TTF chief executive Margy Osmond told news.com.au Japan had been growing in popularity for some time.
“Japan is becoming a favourite Aussie hotspot,” she said.
“The people are incredibly welcoming, the food is delicious, the culture is endlessly fascinating and it’s also a great option for anyone who loves skiing or other snow sports, as many Australians do.”
For the first time in eight years, Bali was dethroned as Aussies’ favourite spot for international travel over summer on Expedia’s ranking. Tokyo took the top spot instead.
Coming in third was Singapore, followed by Japan’s Osaka and Kyoto, then New York.
Expedia brands managing director Daniel Finch said cost of living pressures at home were causing Aussies to shake up their holiday plans.

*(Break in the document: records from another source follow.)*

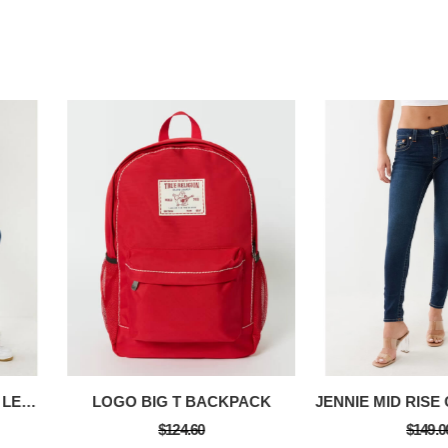
METALLIC TR LOGO RIB LEGGING
LOGO BIG T BACKPACK
$124.60
$149.0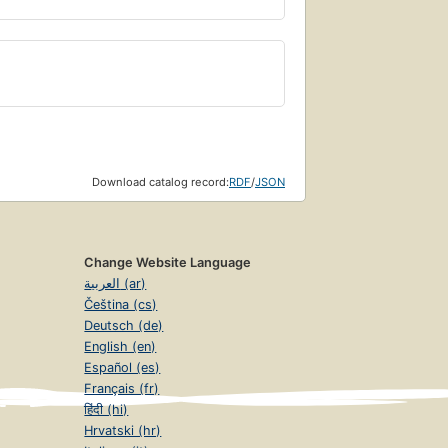
Download catalog record:
RDF
/
JSON
Change Website Language
العربية (ar)
Čeština (cs)
Deutsch (de)
English (en)
Español (es)
Français (fr)
हिंदी (hi)
Hrvatski (hr)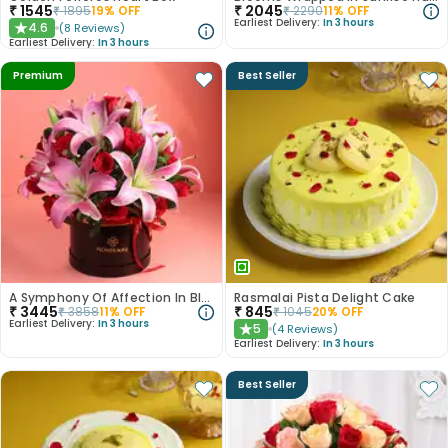
₹
1545
₹
2045
₹
1895
19
% OFF
₹
2290
11
% OFF
Earliest Delivery:
In 3 hours
4.6
(
8
Reviews
)
★
Earliest Delivery:
In 3 hours
Premium
Best Seller
A Symphony Of Affection In Blooms
Rasmalai Pista Delight Cake
₹
3445
₹
845
₹
3858
11
% OFF
₹
1045
20
% OFF
Earliest Delivery:
In 3 hours
5
(
4
Reviews
)
★
Earliest Delivery:
In 3 hours
Best Seller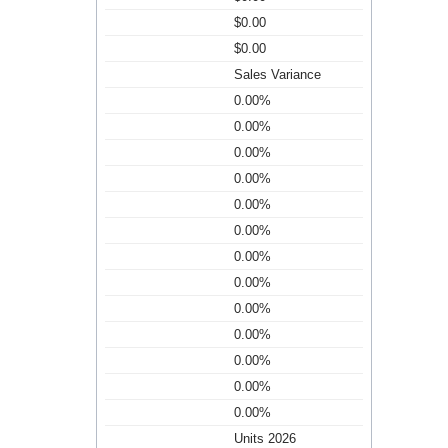
$0.00
$0.00
Sales Variance
0.00%
0.00%
0.00%
0.00%
0.00%
0.00%
0.00%
0.00%
0.00%
0.00%
0.00%
0.00%
0.00%
Units 2026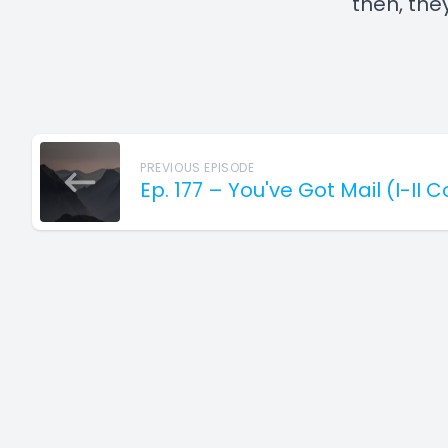
then, they
PREVIOUS EPISODE
Ep. 177 – You've Got Mail (I-II 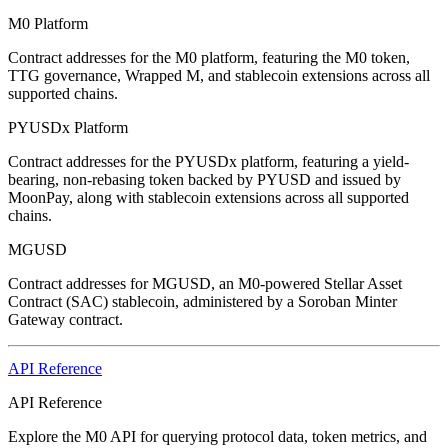
M0 Platform
Contract addresses for the M0 platform, featuring the M0 token,
TTG governance, Wrapped M, and stablecoin extensions across all
supported chains.
PYUSDx Platform
Contract addresses for the PYUSDx platform, featuring a yield-
bearing, non-rebasing token backed by PYUSD and issued by
MoonPay, along with stablecoin extensions across all supported
chains.
MGUSD
Contract addresses for MGUSD, an M0-powered Stellar Asset
Contract (SAC) stablecoin, administered by a Soroban Minter
Gateway contract.
API Reference
API Reference
Explore the M0 API for querying protocol data, token metrics, and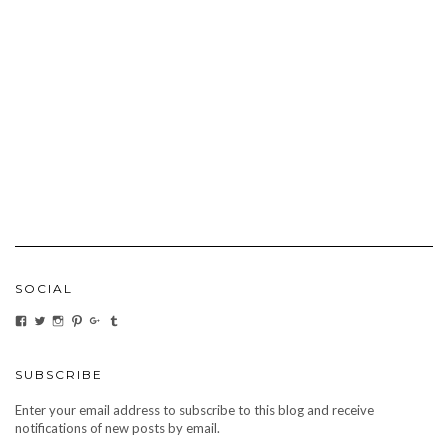
SOCIAL
VIEW
VIEW
VIEW
VIEW
VIEW
VIEW
CARBONMAGAZINE’S
CARBONMAGAZINE’S
CARBONMAGAZINE’S
CARBONMAGAZINE’S
CARBONMAGAZINE’S
CARBONMAGAZINE’S
PROFILE
PROFILE
PROFILE
PROFILE
PROFILE
PROFILE
ON
ON
ON
ON
ON
ON
FACEBOOK
TWITTER
INSTAGRAM
PINTEREST
GOOGLE+
TUMBLR
SUBSCRIBE
Enter your email address to subscribe to this blog and receive
notifications of new posts by email.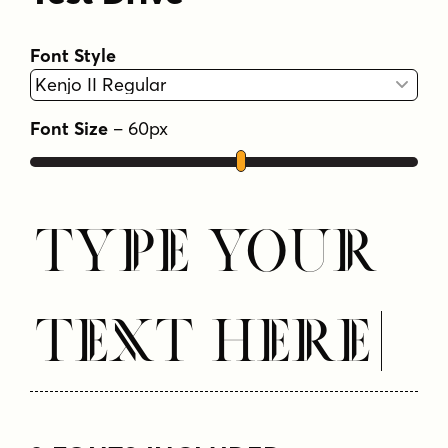
Font Style
Font Size
–
60
px
Type Your
Text Here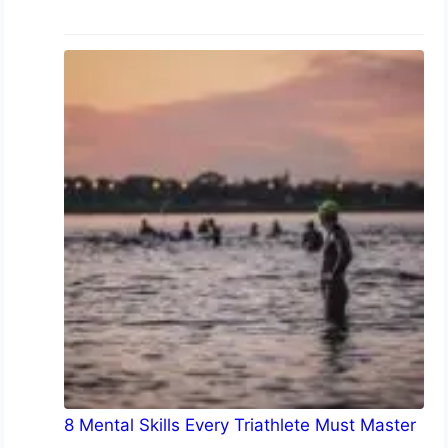
8 Mental Skills Every Triathlete Must Master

The Japanese yen plummeted to a 15-year low against the euro in 2023.
“Japan is a really good option for people who don’t want to travel to North America or Europe but who want the snow,” Mr Finch said.
Japan has also been proved incredibly popular by Airbnb data.
A whopping eight out of the top 10 international destinations Aussies were searching for most on Airbnb from January 1 to September 15 for stays in November and December were in Japan.
Japan removed all its Covid-related travel requirements for tourists in April, including the need for Covid testing and vaccination certificates.
It means this is the first summer holiday period for Australians in years that they are able to travel freely.